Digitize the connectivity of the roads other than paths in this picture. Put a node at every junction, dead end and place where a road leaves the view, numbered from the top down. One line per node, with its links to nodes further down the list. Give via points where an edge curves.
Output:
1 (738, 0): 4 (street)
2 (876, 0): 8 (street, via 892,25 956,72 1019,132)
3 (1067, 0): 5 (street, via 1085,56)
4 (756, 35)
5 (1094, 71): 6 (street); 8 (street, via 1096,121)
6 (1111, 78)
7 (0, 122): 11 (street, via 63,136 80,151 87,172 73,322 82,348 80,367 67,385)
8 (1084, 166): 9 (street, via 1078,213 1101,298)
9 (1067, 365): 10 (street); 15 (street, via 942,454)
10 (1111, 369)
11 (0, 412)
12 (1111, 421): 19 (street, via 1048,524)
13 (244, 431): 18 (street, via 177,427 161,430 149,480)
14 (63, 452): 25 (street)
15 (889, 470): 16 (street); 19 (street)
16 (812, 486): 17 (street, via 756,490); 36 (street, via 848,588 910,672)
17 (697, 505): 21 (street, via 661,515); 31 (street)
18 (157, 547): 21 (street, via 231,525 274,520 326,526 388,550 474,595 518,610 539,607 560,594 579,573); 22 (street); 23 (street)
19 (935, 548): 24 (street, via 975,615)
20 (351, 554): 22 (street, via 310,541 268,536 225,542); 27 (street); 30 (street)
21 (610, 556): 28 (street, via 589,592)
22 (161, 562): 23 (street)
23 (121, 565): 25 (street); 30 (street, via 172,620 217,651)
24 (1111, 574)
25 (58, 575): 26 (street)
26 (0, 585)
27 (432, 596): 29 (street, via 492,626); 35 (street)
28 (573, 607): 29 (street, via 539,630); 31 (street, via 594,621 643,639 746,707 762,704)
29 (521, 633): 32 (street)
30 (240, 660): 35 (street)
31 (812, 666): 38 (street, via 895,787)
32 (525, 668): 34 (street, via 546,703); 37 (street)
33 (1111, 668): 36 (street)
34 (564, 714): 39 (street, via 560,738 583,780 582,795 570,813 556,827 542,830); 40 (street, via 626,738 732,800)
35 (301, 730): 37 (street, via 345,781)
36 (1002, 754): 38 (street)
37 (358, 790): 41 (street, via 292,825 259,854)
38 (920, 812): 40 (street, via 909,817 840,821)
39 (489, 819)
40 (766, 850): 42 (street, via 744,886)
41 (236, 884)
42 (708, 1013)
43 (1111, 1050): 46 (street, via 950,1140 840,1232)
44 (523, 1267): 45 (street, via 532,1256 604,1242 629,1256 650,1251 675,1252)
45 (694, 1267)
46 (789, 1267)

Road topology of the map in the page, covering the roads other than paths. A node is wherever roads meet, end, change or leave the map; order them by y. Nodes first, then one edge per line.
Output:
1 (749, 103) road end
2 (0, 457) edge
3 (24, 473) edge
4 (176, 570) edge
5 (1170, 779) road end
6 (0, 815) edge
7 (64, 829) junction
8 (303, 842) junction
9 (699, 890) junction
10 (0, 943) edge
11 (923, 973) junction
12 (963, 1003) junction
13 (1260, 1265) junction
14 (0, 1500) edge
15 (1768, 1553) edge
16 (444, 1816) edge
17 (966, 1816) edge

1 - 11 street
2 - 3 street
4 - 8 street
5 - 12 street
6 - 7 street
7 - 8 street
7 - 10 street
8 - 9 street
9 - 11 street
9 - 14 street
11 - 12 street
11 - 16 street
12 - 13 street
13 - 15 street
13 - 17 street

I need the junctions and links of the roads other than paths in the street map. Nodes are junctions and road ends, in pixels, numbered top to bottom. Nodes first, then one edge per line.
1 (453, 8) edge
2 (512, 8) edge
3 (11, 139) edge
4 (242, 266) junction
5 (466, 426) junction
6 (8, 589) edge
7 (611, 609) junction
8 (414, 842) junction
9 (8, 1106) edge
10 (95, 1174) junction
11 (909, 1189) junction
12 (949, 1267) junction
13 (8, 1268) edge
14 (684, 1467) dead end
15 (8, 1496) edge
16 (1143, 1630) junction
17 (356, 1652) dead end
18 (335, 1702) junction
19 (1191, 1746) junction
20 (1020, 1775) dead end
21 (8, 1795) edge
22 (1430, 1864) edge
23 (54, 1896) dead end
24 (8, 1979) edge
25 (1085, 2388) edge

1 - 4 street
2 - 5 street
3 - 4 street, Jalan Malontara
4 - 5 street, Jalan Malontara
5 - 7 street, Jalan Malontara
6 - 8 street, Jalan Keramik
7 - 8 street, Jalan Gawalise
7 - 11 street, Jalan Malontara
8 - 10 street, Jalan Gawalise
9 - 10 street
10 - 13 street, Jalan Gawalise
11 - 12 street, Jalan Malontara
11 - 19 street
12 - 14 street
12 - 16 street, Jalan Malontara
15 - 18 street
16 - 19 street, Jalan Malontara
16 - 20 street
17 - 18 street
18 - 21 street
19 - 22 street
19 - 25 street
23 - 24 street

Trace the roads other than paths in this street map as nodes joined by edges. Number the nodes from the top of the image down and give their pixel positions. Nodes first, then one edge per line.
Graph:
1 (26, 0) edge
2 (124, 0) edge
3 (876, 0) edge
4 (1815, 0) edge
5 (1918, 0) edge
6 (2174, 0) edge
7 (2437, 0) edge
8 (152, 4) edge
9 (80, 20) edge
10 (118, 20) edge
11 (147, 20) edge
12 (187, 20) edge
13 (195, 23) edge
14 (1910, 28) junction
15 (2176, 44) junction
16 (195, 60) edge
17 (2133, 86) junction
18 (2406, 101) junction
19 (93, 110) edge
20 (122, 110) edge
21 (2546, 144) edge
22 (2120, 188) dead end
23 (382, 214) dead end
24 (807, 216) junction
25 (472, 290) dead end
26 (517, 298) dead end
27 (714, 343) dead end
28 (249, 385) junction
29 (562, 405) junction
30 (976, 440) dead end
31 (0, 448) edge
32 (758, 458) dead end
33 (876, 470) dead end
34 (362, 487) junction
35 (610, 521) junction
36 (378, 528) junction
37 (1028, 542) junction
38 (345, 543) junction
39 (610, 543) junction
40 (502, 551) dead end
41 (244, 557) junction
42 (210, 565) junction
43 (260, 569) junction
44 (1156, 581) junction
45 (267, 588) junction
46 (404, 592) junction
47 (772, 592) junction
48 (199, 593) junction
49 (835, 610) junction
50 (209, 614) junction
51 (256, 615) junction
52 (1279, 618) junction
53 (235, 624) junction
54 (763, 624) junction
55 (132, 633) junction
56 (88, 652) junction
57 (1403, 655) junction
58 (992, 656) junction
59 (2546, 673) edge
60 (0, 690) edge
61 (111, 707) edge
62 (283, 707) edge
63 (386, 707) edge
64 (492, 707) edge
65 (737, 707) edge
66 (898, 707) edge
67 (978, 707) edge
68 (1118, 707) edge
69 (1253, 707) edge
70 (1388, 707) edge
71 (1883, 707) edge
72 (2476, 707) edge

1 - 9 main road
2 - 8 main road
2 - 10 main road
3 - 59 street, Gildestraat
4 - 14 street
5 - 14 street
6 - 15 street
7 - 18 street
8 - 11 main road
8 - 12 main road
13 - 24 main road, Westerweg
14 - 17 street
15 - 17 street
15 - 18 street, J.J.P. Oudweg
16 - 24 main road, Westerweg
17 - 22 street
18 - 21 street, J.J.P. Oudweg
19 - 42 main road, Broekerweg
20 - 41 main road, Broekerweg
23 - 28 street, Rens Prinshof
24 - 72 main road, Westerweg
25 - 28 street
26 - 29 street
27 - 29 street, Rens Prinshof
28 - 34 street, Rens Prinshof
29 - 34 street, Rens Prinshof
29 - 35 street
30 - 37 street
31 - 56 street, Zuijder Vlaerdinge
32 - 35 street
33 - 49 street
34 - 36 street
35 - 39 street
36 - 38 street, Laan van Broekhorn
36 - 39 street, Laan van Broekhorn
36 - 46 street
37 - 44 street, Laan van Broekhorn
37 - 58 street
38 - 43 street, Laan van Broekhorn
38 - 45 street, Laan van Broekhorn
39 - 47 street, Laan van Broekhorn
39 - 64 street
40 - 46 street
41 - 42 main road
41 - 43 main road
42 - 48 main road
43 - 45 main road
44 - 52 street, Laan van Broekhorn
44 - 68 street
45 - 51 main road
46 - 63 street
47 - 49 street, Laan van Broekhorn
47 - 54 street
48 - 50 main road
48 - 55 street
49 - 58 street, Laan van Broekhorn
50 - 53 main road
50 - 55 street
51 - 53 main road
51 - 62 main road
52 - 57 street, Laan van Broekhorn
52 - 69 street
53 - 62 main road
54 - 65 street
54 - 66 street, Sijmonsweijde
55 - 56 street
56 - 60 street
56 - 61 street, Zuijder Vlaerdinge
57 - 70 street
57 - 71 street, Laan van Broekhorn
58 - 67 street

> [AIM OF THE EXERCISE]
All lines that include the word "Laan" must be copied from the material above.

> [REPLY]
36 - 38 street, Laan van Broekhorn
36 - 39 street, Laan van Broekhorn
37 - 44 street, Laan van Broekhorn
38 - 43 street, Laan van Broekhorn
38 - 45 street, Laan van Broekhorn
39 - 47 street, Laan van Broekhorn
44 - 52 street, Laan van Broekhorn
47 - 49 street, Laan van Broekhorn
49 - 58 street, Laan van Broekhorn
52 - 57 street, Laan van Broekhorn
57 - 71 street, Laan van Broekhorn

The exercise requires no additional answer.